La controverse autour des accusations de monnayage des audiences auprès du Président de la République prend une nouvelle tournure judiciaire. Après les déclarations du député Takilal Ndolassem et le démenti formel du Cabinet civil de la Présidence, le sénateur Abderaman Koulamallah a officiellement saisi le Procureur de la République près le Tribunal de Grande Instance de N’Djamena afin de solliciter l’ouverture d’une enquête.
Dans une correspondance datée du 4 août 2026, le président du groupe parlementaire Les Refondateurs estime que les affirmations publiques du député, largement relayées dans les médias et sur les réseaux sociaux, soulèvent des interrogations suffisamment sérieuses pour justifier une intervention de la justice.
Le sénateur rappelle que Takilal Ndolassem a affirmé avoir adressé à plusieurs reprises des demandes d’audience au Chef de l’État, restées sans réponse, avant de soutenir que des intermédiaires lui auraient réclamé cinq millions de francs CFA pour faciliter une rencontre avec le Président de la République. Des accusations qui ont rapidement suscité un vif débat au sein de l’opinion publique.
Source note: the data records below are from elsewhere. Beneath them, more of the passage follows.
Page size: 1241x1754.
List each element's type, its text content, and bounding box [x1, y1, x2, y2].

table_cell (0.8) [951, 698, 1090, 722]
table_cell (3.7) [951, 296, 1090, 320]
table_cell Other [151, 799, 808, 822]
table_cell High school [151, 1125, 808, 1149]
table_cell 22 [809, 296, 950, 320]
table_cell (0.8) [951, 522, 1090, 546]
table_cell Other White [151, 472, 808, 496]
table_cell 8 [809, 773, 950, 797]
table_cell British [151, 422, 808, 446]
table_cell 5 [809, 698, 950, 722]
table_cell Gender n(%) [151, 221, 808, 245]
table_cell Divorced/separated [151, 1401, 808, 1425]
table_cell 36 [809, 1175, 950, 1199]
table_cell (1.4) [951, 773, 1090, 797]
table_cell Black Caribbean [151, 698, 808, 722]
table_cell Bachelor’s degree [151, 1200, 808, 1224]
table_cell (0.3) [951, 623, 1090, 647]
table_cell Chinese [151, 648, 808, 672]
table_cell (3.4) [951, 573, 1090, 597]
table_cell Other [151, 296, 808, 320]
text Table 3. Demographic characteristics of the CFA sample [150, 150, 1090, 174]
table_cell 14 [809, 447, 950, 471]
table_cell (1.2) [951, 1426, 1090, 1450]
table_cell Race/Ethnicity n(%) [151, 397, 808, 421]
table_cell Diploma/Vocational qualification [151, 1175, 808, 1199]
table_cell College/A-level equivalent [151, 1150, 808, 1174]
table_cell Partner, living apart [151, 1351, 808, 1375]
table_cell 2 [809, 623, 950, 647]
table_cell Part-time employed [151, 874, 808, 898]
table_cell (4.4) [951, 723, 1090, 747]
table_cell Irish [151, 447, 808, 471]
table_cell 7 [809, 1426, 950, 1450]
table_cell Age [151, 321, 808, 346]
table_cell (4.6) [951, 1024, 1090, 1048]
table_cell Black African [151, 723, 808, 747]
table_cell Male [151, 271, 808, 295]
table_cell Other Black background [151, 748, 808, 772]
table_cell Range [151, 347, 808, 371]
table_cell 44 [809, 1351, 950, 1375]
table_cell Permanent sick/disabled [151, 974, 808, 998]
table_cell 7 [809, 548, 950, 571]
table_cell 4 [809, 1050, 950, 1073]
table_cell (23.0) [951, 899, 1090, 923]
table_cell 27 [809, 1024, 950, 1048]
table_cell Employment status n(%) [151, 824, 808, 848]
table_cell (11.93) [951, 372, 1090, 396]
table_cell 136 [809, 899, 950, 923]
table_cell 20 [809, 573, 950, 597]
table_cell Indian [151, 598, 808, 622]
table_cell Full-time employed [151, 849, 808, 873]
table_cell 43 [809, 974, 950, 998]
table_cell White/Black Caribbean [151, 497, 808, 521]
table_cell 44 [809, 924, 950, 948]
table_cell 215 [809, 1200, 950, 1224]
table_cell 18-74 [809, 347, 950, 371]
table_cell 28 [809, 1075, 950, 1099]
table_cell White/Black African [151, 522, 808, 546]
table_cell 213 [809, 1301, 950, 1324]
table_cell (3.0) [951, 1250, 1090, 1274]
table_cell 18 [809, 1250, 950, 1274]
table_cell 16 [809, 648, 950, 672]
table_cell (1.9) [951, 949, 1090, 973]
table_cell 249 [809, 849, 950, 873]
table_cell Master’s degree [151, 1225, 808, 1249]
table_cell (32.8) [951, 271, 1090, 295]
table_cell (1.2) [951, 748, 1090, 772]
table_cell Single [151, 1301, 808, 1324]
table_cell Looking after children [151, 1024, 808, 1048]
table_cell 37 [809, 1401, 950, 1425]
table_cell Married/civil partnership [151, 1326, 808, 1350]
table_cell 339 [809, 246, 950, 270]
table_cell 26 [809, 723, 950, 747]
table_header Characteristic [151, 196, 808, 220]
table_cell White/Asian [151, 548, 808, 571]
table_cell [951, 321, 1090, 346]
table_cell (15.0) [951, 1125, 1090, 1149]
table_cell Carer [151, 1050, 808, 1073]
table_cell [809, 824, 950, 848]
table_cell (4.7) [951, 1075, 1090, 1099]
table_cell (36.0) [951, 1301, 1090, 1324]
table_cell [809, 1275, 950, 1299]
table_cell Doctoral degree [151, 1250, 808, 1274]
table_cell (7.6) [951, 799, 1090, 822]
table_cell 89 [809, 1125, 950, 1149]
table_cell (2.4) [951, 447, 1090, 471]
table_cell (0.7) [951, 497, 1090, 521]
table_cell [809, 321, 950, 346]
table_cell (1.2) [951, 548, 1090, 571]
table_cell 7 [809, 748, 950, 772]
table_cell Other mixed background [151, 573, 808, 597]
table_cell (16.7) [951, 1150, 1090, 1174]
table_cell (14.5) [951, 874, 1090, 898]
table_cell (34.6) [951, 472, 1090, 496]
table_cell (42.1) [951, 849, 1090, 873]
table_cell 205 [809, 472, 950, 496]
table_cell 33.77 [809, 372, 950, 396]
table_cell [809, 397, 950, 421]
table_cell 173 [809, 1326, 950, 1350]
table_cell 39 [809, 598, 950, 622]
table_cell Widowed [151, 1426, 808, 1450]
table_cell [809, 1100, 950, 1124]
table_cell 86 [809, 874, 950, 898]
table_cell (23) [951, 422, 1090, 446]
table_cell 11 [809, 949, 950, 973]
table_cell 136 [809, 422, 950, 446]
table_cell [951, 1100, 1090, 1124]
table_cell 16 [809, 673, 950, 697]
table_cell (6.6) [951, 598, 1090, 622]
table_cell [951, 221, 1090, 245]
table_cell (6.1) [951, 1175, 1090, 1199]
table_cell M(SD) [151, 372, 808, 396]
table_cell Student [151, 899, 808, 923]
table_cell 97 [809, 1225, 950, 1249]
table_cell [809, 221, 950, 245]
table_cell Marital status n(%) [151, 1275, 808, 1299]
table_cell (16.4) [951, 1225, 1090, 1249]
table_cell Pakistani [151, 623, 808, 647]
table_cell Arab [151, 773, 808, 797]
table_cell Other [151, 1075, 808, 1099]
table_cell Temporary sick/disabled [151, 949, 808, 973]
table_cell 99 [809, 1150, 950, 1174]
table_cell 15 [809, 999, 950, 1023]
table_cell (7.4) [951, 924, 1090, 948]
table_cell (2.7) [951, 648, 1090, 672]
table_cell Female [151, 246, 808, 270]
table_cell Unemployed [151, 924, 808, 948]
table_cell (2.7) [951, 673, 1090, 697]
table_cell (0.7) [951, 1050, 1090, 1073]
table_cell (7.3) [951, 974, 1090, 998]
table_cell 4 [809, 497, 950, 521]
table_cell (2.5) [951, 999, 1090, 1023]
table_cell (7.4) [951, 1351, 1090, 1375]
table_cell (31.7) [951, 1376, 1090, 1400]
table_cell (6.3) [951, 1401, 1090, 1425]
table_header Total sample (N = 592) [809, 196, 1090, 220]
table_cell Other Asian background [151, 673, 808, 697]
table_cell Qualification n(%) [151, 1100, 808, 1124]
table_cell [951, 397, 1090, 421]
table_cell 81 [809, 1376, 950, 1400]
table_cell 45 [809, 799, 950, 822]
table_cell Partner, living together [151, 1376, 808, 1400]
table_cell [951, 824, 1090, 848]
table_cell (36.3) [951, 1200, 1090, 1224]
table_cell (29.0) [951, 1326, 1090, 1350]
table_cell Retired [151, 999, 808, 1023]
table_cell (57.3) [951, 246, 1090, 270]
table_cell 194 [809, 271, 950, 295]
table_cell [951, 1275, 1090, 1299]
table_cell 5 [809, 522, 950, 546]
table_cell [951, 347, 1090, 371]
Face à ces allégations, le Cabinet civil de la Présidence avait opposé un démenti catégorique, dénonçant des propos mensongers portant atteinte à l’honneur de ses collaborateurs ainsi qu’à la crédibilité des institutions républicaines, tout en annonçant se réserver le droit d’engager des poursuites judiciaires.
Pour Abderaman Koulamallah, cette confrontation de versions ne peut rester sans réponse institutionnelle. Dans sa lettre, il considère que seul un examen judiciaire permettra de dissiper les doutes et de préserver la confiance des citoyens dans les institutions de la République.
Le sénateur demande ainsi au parquet d’ouvrir une enquête préliminaire afin de vérifier la véracité ou non des faits de corruption et de trafic d’influence évoqués publiquement. Il souhaite également que les conclusions de cette procédure fassent l’objet d’une communication officielle afin d’informer clairement l’opinion publique sur les décisions qui seront prises, qu’il s’agisse de poursuites, d’un classement sans suite ou de toute autre mesure jugée appropriée.
Dans son courrier, Abderaman Koulamallah insiste sur le fait que sa démarche ne constitue ni une condamnation anticipée ni une prise de position en faveur de l’une ou l’autre des parties. Il affirme agir en tant que parlementaire et citoyen soucieux de voir la justice établir les faits avec impartialité et transparence, dans une affaire qui touche directement à la probité des institutions de l’État.
Cette saisine du procureur marque une nouvelle étape dans une affaire devenue à la fois politique et judiciaire. Désormais, l’attention est tournée vers le parquet, appelé à déterminer s’il y a lieu d’engager des investigations afin d’établir les responsabilités et d’apporter les éclaircissements attendus par l’opinion nationale.